I can proudly say the Dining Department’s staff has also risen to the challenge this semester, continuing to provide relevant, conscientious and tongue-in-cheek content. We have published 45 articles this semester, keeping a schedule of content creation to at least three a week and oftentimes more. There are a million other things that should be taking up the Dining Staff’s time — from helping out with the cooking and cleaning around the house, to figuring out classes and schedules online, to praying for sick loved ones. But, still, they have all managed to make time for The Sun. This is a testament to how dedicated our writers are.
Dedicated and thoughtful, I must add. As one of the lighter subjects The Sun covers, we aim to try and provide a break in the action. But, that doesn’t mean we don’t dig deep. Articles like Jack Waxman’s ’22 “The New Cash Cow: How Solar Can Save Dairy Farms” to Brianna Johnson’s ’21 “The Third Sunday” exemplify that attitude. Food is central to all lives, and it offers us a channel to think hard about many of the most relevant issues of our time: Care, equality, security, pollution, distribution and lifestyle. I hope the world doesn’t look the same after this pandemic. If we change nothing about how we source our food, our distribution systems, our food banks and stockpiles or our eating and buying habits, then we have truly failed all the care providers who are currently carrying us on their and their children’s backs. Luckily, I don’t think my hope will be in vain. I’m already seeing change.

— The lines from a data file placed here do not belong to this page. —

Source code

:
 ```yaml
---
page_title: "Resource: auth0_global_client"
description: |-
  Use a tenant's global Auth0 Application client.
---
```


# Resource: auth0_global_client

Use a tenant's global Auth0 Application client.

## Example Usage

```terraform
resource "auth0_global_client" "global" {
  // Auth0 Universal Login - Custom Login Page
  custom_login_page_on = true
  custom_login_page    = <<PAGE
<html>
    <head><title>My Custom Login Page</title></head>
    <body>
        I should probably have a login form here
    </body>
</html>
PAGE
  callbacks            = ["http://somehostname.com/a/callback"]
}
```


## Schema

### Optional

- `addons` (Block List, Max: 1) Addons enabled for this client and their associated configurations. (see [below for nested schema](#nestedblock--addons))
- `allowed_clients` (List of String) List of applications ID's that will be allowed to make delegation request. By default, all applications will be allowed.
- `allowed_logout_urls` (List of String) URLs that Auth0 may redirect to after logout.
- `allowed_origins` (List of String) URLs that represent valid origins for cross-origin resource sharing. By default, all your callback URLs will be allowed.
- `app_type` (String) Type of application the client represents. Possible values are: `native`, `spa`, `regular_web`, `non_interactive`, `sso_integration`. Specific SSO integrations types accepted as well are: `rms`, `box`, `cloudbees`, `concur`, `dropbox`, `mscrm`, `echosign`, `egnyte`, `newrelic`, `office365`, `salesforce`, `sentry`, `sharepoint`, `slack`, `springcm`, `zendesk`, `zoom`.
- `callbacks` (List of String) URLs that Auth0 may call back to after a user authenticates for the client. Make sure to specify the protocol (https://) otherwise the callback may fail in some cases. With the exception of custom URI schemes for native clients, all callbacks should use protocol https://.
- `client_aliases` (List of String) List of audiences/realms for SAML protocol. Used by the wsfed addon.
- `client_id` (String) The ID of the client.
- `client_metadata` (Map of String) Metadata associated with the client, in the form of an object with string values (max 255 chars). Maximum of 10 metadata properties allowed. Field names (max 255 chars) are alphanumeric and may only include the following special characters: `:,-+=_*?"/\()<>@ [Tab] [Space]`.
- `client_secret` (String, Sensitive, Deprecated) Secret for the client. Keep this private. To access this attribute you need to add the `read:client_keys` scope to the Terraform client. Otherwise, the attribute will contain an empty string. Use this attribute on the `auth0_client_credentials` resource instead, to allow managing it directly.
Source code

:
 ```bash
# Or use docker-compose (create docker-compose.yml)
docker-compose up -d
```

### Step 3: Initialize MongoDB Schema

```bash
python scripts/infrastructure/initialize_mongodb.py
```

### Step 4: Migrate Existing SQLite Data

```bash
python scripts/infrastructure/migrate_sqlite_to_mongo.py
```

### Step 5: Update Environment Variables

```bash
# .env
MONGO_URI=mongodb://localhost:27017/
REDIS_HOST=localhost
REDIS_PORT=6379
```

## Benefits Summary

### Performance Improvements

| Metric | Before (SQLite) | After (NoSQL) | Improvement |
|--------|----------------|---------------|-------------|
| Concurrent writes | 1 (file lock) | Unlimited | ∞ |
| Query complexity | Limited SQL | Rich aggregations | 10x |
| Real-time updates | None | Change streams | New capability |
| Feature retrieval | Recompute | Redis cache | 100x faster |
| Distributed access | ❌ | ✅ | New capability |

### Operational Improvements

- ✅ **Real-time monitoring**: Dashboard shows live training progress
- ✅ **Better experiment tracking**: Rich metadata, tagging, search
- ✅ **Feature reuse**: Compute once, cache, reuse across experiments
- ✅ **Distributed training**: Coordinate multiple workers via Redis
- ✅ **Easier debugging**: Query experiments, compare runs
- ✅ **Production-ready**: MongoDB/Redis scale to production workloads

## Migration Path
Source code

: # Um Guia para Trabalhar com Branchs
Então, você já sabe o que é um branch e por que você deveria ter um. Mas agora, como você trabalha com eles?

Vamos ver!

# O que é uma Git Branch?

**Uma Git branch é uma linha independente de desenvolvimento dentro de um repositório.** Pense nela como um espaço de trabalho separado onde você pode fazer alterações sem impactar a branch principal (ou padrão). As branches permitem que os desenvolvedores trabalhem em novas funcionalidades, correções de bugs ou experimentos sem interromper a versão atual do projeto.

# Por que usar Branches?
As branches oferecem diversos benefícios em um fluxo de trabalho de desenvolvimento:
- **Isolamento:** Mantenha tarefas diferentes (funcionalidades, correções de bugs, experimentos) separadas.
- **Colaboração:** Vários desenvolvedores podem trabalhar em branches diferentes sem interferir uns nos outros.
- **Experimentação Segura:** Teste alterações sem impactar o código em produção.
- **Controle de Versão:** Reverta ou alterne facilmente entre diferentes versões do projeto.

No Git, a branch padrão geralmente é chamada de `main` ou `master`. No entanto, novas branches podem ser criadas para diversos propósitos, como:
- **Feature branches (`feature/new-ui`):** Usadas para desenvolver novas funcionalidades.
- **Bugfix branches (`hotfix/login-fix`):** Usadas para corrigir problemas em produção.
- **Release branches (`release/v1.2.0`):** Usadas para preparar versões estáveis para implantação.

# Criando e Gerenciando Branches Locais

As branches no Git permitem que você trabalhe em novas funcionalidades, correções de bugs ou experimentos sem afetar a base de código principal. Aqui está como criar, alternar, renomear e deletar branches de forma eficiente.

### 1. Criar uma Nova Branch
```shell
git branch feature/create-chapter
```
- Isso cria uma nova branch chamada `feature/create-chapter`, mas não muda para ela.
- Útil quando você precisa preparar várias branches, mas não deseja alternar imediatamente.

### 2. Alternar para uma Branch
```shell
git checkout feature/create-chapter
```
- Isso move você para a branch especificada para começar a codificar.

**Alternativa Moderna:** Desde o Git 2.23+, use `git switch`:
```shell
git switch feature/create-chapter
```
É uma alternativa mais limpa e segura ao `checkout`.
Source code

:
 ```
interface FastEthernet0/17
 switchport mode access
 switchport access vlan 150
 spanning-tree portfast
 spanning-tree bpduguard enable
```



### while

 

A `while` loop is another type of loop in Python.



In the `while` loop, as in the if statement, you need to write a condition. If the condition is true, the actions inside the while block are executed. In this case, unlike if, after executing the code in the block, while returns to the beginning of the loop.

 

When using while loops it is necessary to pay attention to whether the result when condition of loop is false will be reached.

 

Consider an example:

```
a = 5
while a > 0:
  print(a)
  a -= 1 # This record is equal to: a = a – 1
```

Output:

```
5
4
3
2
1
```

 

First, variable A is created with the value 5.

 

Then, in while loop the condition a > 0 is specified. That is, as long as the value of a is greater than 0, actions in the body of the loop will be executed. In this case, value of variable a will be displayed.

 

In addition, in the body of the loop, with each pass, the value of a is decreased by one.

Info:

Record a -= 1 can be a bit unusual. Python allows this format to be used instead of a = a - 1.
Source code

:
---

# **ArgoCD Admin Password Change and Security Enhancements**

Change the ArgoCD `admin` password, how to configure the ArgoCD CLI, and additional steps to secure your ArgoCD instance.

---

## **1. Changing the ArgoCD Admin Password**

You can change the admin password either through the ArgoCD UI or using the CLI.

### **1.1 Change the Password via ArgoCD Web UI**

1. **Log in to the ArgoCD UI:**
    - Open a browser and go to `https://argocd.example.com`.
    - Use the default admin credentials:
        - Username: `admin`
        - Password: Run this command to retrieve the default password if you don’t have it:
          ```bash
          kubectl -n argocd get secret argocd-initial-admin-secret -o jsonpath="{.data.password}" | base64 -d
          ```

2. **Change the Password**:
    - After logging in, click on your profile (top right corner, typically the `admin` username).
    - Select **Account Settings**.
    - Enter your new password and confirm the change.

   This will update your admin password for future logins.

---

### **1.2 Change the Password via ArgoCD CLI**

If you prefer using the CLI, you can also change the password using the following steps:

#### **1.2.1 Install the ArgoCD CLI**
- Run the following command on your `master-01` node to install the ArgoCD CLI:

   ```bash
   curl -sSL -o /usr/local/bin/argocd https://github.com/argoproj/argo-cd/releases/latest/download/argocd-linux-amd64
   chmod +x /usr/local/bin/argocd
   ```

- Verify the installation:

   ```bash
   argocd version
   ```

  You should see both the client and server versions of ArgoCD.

At Cornell, this change stretches from saying goodbye to old Collegetown favorites to celebrating the successes of new Cornell graduates. It also extends to caring much more deeply about local farmers, vegan restaurants and the exciting prospects of CBD. Change is a force of nature, and it will keep shaping the Dining Department throughout the summer months as we continue to put out regular content — so stay tuned.
I don’t want to sound like I’m preaching to the choir, or add another hyperlink, so I’m going to end this brief thank you here. On behalf of the Dining Department, I want to wish you and all of your family well.